Unlike personal car owners who might vary their daily patterns, businesses tend to follow established routines that make them easier targets.
Geographic concentration
Gauteng, the country's economic powerhouse, bears the brunt of vehicle crime. In June 2025, reports indicated hijackers were increasingly focusing on the province, where demand for stolen vehicles rises sharply alongside economic activity.
But the patterns are shifting. Mpumalanga has emerged as a new hotspot. The timing of incidents has also changed – Tracker reported in November that hijackings are increasingly occurring during the week rather than over weekends, suggesting professional operations aligned with business schedules rather than opportunistic weekend crime.
The DataFirst national crime dataset confirms that urban centres consistently report the highest incidence of vehicle crime, highlighting a correlation between economic activity and targeting by criminals.
Car theft in numbers.
Image: ChatGPT
The economic ripple effect
The World Bank's 2023 report on the economic cost of crime in South Africa describes how theft and violent crime ripple through the economy. Car theft increases operational costs for businesses, inflates insurance premiums, and reduces investor confidence.
The World Bank's analysis of SAPS data shows a doubling in carjackings between fiscal years 2012/13 and 2021/22. The bank attributes this surge to the rise of organised crime—criminal activities that are planned, coordinated, and conducted by structured groups.
"Organised crime has risen significantly in the past decade," the bank states.
"Defined as criminal activities that are planned, coordinated, and conducted by structured groups, organised crime tends to be more sophisticated and adaptable than more traditional, individual forms of crime."
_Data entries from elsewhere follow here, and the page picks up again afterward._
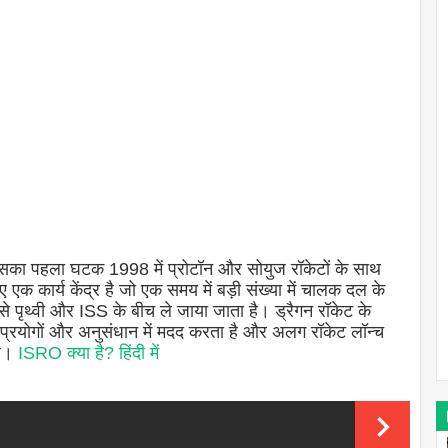
इसका पहला घटक 1998 में प्रोटॉन और सोयुज रॉकेटों के साथ
लिए एक कार्य केंद्र है जो एक समय में बड़ी संख्या में चालक दल के
ेट से पृथ्वी और ISS के बीच ले जाया जाता है। ड्रैगन रॉकेट के
त प्रयोगों और अनुसंधान में मदद करता है और अलग रॉकेट लॉन्च
है।
ISRO क्या है? हिंदी में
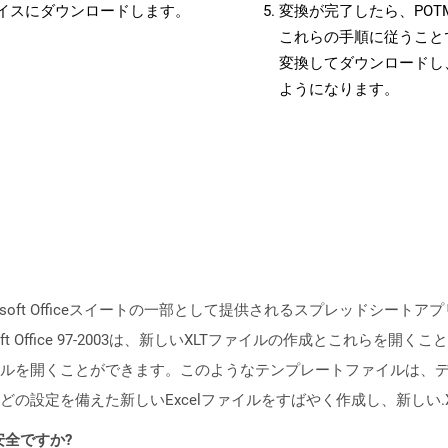
バイスにダウンロードします。
変換が完了したら、PO
これらの手順に従うことで
変換してダウンロードし
ようになります。
soft Officeスイートの一部として提供されるスプレッドシートアプリケ
ft Office 97-2003は、新しいXLTファイルの作成とこれらを開
ルを開くことができます。このようなテンプレートファイルは、
の設定を備えた新しいExcelファイルをすばやく作成し、新しい.
も安全ですか?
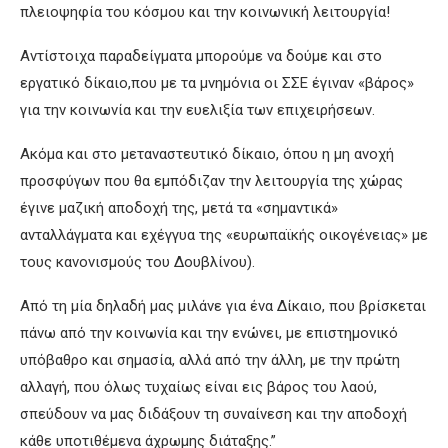
πλειοψηφία του κόσμου και την κοινωνική λειτουργία!
Αντίστοιχα παραδείγματα μπορούμε να δούμε και στο
εργατικό δίκαιο,που με τα μνημόνια οι ΣΣΕ έγιναν «βάρος»
για την κοινωνία και την ευελιξία των επιχειρήσεων.
Ακόμα και στο μεταναστευτικό δίκαιο, όπου η μη ανοχή
προσφύγων που θα εμπόδιζαν την λειτουργία της χώρας
έγινε μαζική αποδοχή της, μετά τα «σημαντικά»
ανταλλάγματα και εχέγγυα της «ευρωπαϊκής οικογένειας» με
τους κανονισμούς του Δουβλίνου).
Από τη μία δηλαδή μας μιλάνε για ένα Δίκαιο, που βρίσκεται
πάνω από την κοινωνία και την ενώνει, με επιστημονικό
υπόβαθρο και σημασία, αλλά από την άλλη, με την πρώτη
αλλαγή, που όλως τυχαίως είναι εις βάρος του λαού,
σπεύδουν να μας διδάξουν τη συναίνεση και την αποδοχή
κάθε υποτιθέμενα άχρωμης διάταξης.”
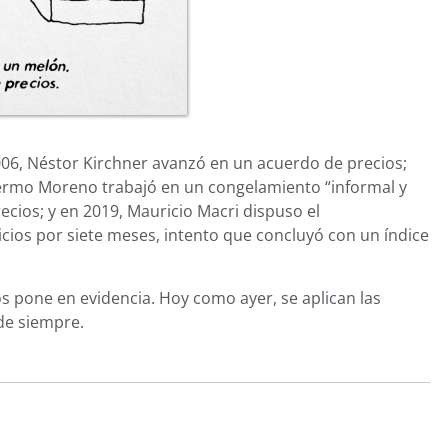
06,
Néstor Kirchner avanzó en un acuerdo de precios;
llermo Moreno trabajó en un congelamiento “informal y
precios; y en 2019, Mauricio Macri dispuso el
cios por siete meses, intento que concluyó con un índice
s pone en evidencia. Hoy como ayer, se aplican las
de siempre.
The costs extend beyond vehicle replacement. They affect productivity, logistics, and the overall business environment.
According to the World Bank’s Safety First: The Economic Cost of Crime in South Africa, crime in South Africa, including property and violent crime, is estimated to cost the economy at least 10% of gross domestic product each year.
This encompasses direct losses, protection costs such as security and insurance, and missed economic opportunities.
The report notes that these combined costs reduce the country’s growth potential by diverting resources away from productive investment and increasing operating costs for businesses.
The private security response
Private security measures have attempted to fill perceived enforcement gaps. The Private Security Industry Regulatory Authority's 2023 Tracking Report indicates that businesses increasingly invest in tracking systems, alarms, and guarded parking to mitigate vehicle crime.
Yet the authority's report also notes several challenges that inhibit the tracking and recovery process: the prevalence of jamming devices and network-related problems caused by load shedding and theft of batteries from network towers.
Every rand spent on these defensive measures is a rand diverted from productive business investment—a hidden tax on economic activity that doesn't appear in any government budget but affects business operations nonetheless.
The path forward
As the economy recovers from pandemic-era shocks, vehicle crime remains a persistent drag on growth and confidence.
The modest improvements in quarterly statistics - the slight decreases in reported carjackings and thefts - offer limited comfort to the hundreds of thousands who have experienced these crimes over the past five years.
Efforts to curb vehicle crime span from SAPS interventions to private security innovations. The recovery rates achieved by tracking companies demonstrate what's possible with technology and coordination.
The economic loss is measured not just in stolen vehicles or insurance payouts, but in the cumulative effect of increased security spending, insurance costs, disrupted business operations, diverted investment, and the erosion of confidence that comes from knowing that despite all precautions, risk remains.